● DATA FOR PROCESSING:

---

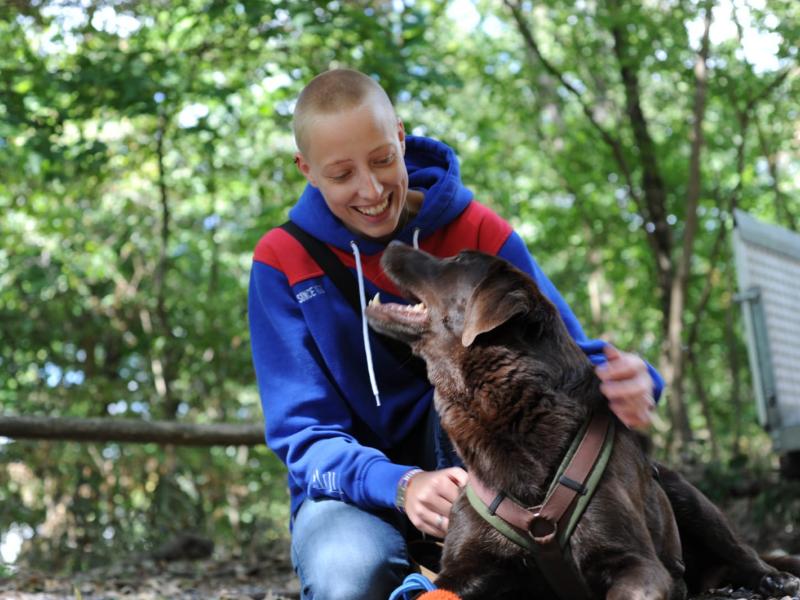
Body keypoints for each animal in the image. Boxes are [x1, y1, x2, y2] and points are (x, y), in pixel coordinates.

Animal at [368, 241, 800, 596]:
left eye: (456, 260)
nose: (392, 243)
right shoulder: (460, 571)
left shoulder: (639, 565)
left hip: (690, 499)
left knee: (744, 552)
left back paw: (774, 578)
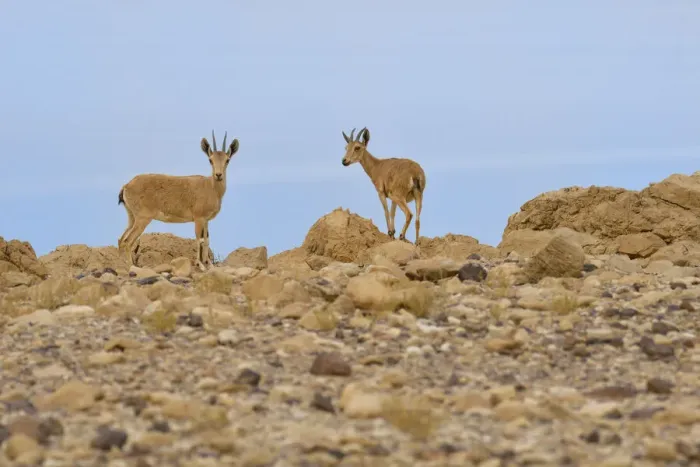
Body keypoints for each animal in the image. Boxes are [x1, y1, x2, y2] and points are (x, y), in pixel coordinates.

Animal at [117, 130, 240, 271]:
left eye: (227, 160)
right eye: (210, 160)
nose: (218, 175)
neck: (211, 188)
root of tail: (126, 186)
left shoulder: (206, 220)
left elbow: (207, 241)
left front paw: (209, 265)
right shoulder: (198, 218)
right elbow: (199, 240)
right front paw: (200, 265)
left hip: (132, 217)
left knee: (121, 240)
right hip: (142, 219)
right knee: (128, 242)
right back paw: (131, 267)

---

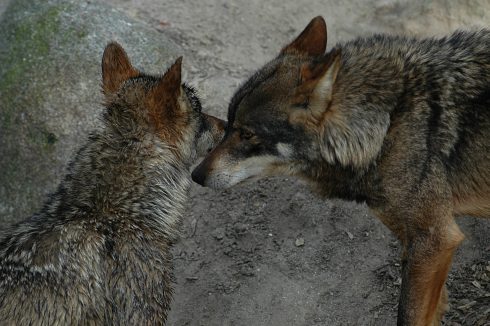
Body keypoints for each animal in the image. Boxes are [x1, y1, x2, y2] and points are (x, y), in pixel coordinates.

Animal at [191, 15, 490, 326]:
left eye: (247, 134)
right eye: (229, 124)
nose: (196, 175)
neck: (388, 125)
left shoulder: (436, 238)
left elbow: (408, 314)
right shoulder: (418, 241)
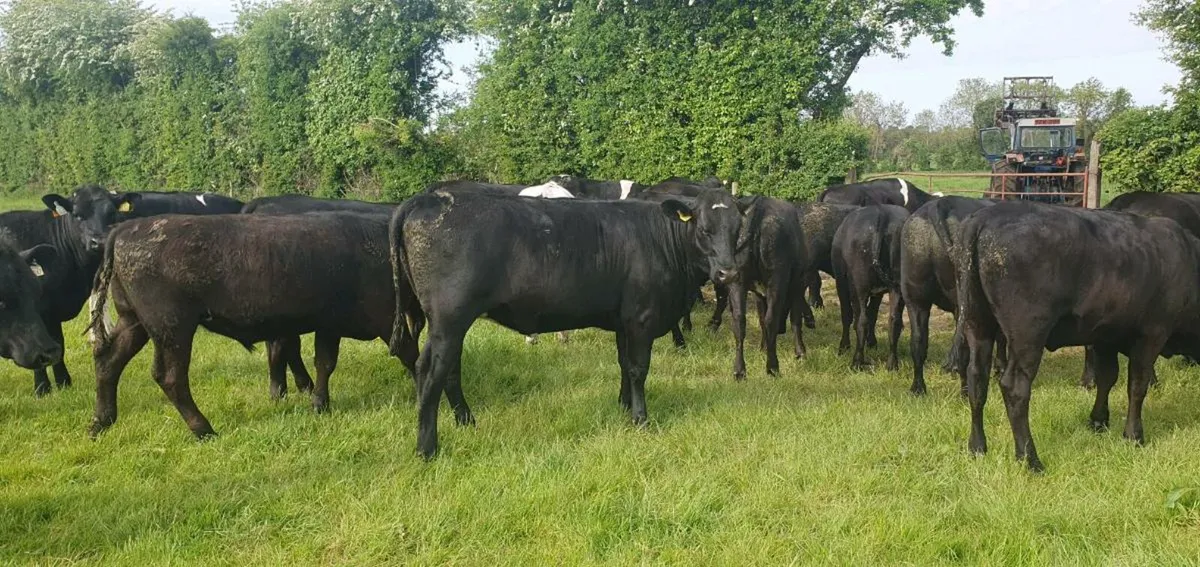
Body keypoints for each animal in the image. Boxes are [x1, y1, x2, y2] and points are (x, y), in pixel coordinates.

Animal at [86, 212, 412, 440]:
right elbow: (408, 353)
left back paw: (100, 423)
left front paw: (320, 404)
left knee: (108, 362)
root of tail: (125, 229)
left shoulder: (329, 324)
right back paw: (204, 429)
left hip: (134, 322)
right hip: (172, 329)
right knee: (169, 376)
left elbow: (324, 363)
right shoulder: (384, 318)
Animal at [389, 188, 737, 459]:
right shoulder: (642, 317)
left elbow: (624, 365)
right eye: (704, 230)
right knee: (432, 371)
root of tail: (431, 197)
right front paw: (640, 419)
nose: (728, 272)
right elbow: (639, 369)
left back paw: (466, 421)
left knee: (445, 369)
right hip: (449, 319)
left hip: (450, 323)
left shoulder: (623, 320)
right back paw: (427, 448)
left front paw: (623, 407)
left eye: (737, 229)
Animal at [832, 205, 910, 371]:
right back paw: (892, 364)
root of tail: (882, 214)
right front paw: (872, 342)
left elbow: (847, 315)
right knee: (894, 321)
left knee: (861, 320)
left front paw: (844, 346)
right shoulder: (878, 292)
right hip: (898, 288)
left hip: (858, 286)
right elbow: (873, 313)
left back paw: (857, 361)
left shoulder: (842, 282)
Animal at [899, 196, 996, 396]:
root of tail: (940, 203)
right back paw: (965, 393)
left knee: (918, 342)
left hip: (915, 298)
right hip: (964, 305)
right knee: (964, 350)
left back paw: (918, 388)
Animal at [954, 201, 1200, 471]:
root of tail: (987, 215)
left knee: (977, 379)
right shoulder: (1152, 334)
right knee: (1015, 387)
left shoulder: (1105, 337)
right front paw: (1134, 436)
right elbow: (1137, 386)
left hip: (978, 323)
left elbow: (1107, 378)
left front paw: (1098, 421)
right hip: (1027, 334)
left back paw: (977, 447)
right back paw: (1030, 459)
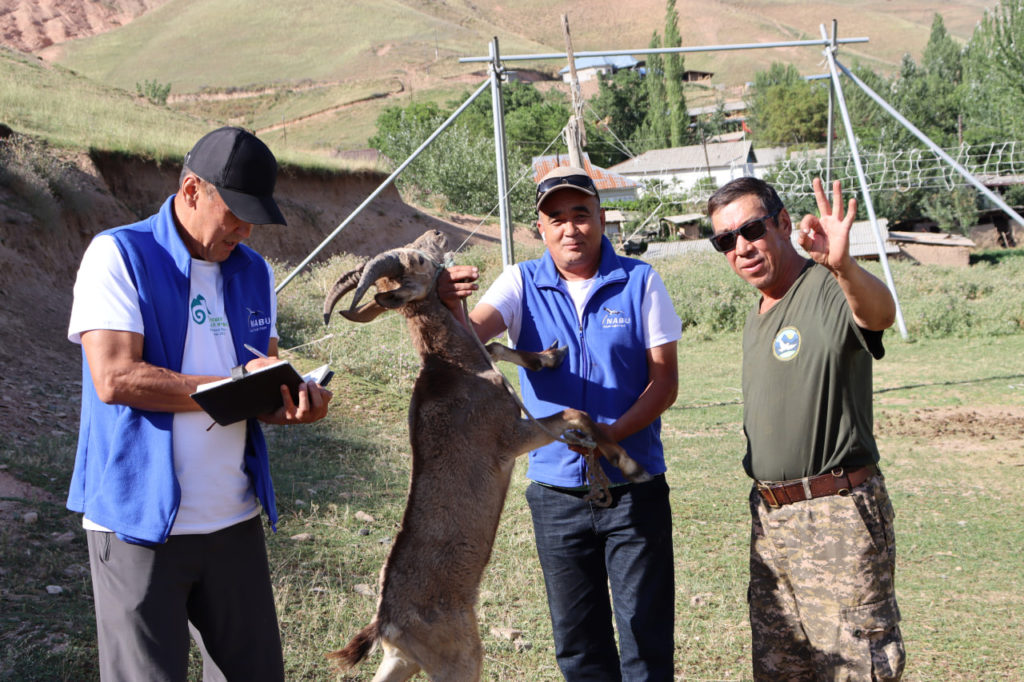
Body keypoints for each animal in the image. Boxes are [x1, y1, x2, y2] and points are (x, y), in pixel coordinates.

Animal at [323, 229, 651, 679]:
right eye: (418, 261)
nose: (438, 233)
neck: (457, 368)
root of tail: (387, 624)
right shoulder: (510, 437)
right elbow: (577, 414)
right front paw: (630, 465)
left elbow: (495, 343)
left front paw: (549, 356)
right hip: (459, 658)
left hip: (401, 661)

---

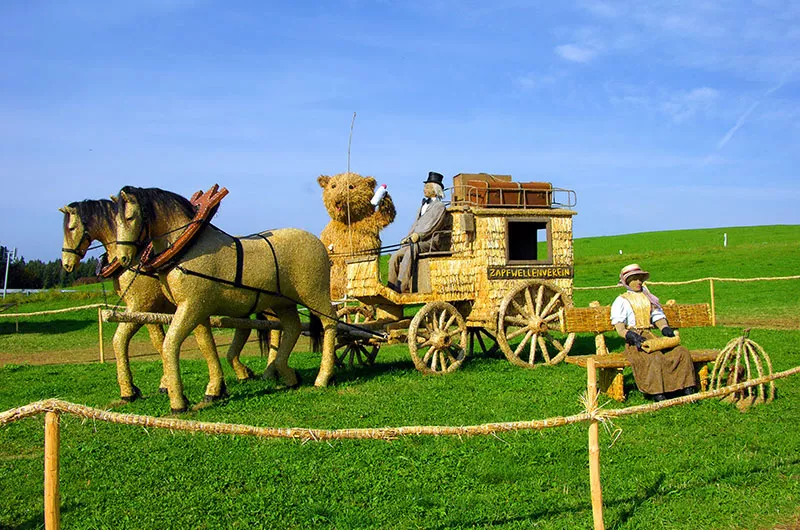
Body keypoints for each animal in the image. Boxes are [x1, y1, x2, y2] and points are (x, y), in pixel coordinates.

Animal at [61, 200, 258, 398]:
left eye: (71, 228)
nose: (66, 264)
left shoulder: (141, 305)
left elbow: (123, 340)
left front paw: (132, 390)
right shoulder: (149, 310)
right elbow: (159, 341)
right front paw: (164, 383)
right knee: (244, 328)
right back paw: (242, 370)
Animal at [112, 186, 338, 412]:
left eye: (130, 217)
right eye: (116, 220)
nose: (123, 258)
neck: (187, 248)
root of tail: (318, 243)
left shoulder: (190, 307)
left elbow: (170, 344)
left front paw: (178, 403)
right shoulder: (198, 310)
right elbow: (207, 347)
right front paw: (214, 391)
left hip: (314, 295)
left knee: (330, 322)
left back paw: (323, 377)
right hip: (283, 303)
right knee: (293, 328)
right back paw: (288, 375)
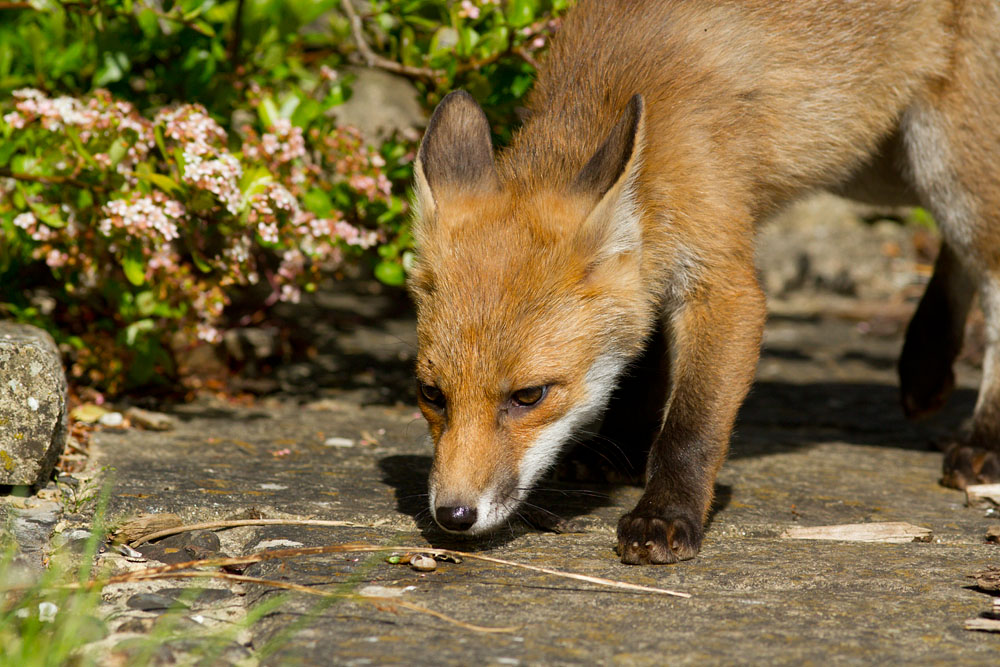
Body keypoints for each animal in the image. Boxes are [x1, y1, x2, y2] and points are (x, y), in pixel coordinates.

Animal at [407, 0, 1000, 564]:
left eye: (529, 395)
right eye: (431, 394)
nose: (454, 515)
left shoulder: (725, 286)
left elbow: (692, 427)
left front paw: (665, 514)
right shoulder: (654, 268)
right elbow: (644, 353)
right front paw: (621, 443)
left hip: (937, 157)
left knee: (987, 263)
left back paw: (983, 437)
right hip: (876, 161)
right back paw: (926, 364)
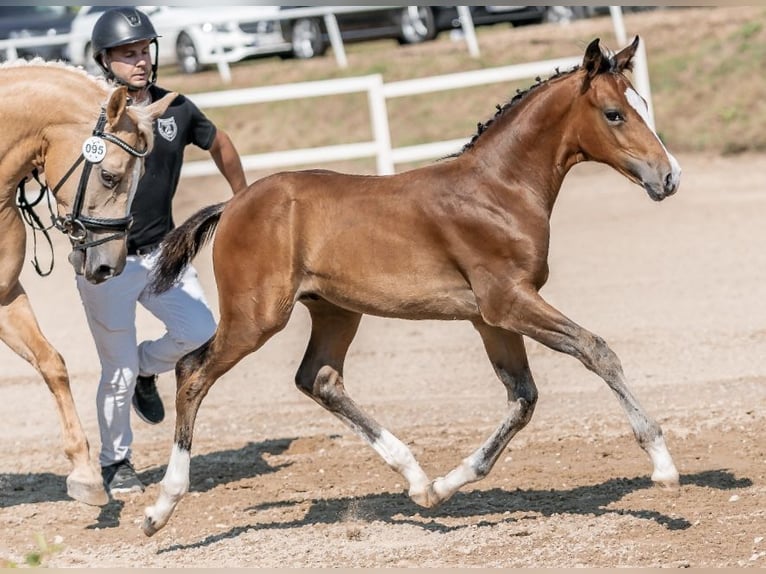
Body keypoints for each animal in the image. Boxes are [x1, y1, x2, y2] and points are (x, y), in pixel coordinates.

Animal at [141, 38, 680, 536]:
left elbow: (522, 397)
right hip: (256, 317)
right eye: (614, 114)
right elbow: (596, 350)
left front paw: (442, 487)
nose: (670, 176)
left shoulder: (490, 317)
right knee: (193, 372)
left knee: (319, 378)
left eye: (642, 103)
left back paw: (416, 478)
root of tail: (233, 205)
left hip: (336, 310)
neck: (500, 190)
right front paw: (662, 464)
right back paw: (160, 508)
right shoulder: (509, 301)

---

● WHAT IS NEEDED: Reproduce only the lines above, starting at the line with "right back paw: (204, 429)" and ending at the line with "right back paw: (427, 448)", exactly as written.

● TASK RESULT:
right back paw: (204, 429)
left hip: (134, 322)
right hip: (172, 329)
right knee: (169, 376)
left elbow: (324, 363)
right shoulder: (384, 318)
Animal at [389, 188, 737, 459]:
right shoulder: (642, 317)
left elbow: (624, 365)
right eye: (704, 230)
right knee: (432, 371)
root of tail: (431, 197)
right front paw: (640, 419)
nose: (728, 272)
right elbow: (639, 369)
left back paw: (466, 421)
left knee: (445, 369)
right hip: (449, 319)
left hip: (450, 323)
left shoulder: (623, 320)
right back paw: (427, 448)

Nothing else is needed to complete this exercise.